Two Republican legislators who have pushed for major changes to Medicare and Medicaid and want to scrap Obamacare will lead the top two House finance committees in the next session of Congress.
Rep. Paul Ryan (R-Wis.), the current chair of the Budget Committee, will take the gavel at the Ways and Means Committee. Taking his place at the helm of the Budget Committee will be Rep. Tom Price (R-Ga.), an orthopedic surgeon who just won re-election to a sixth term.
Ryan, the GOP nominee for vice president in 2012, has spearheaded a House budget plan that would overhaul Medicare.
The most recent version calls for the government to provide “premium support” for people who are now 55 and under, when they turn 65. These future beneficiaries would apply the defined contribution—which some call a voucher—to traditional Medicare or to a private plan selected on a Medicare exchange. The government's contribution would be adjusted based on beneficiaries' health and income.
But Joe Antos of the conservative American Enterprise Institute predicted that Ryan won't continue pushing the premium-support proposal now that he'll need to put together a budget that can be enacted by Congress. Most Democrats and some Republicans oppose the premium-support model.
“It's a concept, it's not fleshed out,” Antos said. “Now that he's got Ways and Means, he has to deal with the specifics of policy and he has to deal with proposals that really can get through the House and can get strong support, at least among Republicans, in the Senate.”
Ryan also has called for converting Medicaid to a block-grant program for states. An analysis of his proposal by the liberal Center on Budget and Policy Priorities found it would slash Medicaid spending by 26% over a decade because the program's costs would not keep pace with general healthcare costs and enrollment growth.

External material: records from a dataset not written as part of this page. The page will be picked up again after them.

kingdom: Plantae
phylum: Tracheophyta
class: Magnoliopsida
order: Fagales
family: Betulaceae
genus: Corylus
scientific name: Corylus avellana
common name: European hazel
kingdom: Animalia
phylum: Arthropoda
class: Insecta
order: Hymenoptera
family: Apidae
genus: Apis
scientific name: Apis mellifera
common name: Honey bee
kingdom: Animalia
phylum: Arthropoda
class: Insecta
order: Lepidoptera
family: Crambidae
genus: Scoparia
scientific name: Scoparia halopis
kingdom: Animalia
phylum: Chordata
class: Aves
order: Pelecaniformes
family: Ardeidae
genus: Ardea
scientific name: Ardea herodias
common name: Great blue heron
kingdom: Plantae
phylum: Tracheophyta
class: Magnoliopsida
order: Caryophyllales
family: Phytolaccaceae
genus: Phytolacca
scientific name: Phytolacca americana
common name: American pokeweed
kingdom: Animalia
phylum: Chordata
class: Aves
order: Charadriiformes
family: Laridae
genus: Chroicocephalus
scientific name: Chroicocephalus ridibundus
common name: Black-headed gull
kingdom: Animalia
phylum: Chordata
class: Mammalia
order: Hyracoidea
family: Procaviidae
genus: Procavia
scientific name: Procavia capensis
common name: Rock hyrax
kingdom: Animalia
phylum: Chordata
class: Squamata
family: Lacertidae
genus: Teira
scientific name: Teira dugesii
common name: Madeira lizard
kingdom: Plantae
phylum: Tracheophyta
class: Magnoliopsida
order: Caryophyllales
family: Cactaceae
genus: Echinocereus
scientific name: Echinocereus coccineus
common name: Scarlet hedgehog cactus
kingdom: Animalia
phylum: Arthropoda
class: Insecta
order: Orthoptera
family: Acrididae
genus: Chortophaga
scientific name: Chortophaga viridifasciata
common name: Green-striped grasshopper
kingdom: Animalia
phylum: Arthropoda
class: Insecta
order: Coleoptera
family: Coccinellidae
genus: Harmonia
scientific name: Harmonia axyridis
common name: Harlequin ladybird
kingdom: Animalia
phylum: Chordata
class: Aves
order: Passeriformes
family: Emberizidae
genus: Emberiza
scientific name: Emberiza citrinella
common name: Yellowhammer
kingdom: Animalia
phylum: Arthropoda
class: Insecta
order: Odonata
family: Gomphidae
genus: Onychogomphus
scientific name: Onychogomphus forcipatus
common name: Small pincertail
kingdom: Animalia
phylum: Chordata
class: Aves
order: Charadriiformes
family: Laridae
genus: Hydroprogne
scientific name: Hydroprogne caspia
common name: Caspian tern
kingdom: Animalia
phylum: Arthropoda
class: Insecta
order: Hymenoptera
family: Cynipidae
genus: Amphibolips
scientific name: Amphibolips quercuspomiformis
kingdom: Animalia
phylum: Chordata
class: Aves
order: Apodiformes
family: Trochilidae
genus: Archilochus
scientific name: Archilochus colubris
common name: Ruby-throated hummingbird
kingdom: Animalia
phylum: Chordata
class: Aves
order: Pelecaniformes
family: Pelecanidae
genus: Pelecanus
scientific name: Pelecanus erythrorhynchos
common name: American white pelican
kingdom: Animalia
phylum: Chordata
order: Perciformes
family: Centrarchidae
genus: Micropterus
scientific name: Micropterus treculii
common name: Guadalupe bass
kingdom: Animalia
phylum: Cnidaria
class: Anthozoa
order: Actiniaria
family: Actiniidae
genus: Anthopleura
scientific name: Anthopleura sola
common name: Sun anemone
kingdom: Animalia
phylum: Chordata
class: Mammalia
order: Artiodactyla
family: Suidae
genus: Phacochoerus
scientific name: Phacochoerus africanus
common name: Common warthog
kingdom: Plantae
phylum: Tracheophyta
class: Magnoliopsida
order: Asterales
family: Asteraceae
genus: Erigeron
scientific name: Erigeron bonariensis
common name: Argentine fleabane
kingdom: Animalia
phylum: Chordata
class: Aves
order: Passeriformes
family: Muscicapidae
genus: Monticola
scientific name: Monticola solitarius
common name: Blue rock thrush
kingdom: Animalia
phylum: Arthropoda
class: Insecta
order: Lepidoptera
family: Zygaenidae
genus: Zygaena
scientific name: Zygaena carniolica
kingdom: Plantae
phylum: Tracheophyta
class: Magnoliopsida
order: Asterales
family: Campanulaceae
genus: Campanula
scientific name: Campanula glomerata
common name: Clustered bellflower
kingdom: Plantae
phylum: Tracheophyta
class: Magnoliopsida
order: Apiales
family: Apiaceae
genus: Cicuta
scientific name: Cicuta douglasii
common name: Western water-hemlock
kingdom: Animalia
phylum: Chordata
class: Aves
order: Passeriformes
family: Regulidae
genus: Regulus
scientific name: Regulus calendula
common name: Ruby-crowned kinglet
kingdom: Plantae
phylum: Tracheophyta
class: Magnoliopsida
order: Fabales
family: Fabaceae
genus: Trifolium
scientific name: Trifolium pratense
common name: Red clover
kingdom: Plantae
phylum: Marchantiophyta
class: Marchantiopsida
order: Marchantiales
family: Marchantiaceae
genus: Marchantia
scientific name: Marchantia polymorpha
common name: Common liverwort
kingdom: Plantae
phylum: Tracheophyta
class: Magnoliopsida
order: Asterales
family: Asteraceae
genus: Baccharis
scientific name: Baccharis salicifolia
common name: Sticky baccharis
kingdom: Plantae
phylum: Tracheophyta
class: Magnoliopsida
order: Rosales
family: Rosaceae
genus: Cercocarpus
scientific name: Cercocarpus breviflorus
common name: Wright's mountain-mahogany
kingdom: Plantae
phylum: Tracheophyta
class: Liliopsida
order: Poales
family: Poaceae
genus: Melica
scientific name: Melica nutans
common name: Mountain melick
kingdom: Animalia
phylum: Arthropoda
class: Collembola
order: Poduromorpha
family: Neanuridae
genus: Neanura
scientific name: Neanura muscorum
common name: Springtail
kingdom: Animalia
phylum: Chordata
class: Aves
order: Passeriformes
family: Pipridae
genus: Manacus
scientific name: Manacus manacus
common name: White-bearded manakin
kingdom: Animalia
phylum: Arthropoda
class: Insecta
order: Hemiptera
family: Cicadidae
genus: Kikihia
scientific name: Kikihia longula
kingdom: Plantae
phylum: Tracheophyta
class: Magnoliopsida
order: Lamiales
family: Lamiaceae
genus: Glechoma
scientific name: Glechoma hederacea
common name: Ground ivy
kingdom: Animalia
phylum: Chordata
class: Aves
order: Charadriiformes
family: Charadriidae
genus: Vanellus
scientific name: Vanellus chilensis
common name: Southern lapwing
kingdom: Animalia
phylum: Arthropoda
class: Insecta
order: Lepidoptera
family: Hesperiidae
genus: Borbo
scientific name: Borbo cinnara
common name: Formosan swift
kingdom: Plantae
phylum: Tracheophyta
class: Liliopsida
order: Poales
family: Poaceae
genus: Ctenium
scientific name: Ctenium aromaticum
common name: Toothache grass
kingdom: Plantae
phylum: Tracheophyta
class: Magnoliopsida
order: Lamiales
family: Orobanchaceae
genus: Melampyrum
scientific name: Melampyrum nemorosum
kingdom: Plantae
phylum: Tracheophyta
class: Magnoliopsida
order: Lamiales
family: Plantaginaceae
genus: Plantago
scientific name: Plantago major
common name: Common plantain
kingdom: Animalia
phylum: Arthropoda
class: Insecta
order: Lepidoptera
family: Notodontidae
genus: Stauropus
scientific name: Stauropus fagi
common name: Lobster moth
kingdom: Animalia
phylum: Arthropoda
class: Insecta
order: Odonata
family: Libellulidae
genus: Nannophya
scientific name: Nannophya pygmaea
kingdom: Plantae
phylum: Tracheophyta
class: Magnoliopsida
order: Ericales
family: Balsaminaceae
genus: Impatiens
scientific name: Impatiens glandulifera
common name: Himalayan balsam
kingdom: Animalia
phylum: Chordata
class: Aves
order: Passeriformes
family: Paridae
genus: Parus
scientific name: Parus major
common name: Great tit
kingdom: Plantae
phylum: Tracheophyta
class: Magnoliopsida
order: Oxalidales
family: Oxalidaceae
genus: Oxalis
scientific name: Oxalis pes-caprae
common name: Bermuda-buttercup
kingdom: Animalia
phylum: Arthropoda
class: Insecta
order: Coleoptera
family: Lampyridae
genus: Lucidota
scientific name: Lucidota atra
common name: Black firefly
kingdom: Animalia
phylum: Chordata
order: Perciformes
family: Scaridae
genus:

In 2009, Price co-authored what he described as a comprehensive alternative to the Patient Protection and Affordable Care Act, called the Patients' Choice Act. The proposal includes tax credits to help people buy health insurance, insurance exchanges, insurance market reforms, an end to the tax exclusion for employer-provided coverage, a national rulemaking commission on healthcare quality and costs and caps on medical liability suits.
“We will put forward a budget that restores balance to the nation's books,” Price said in a written statement last week.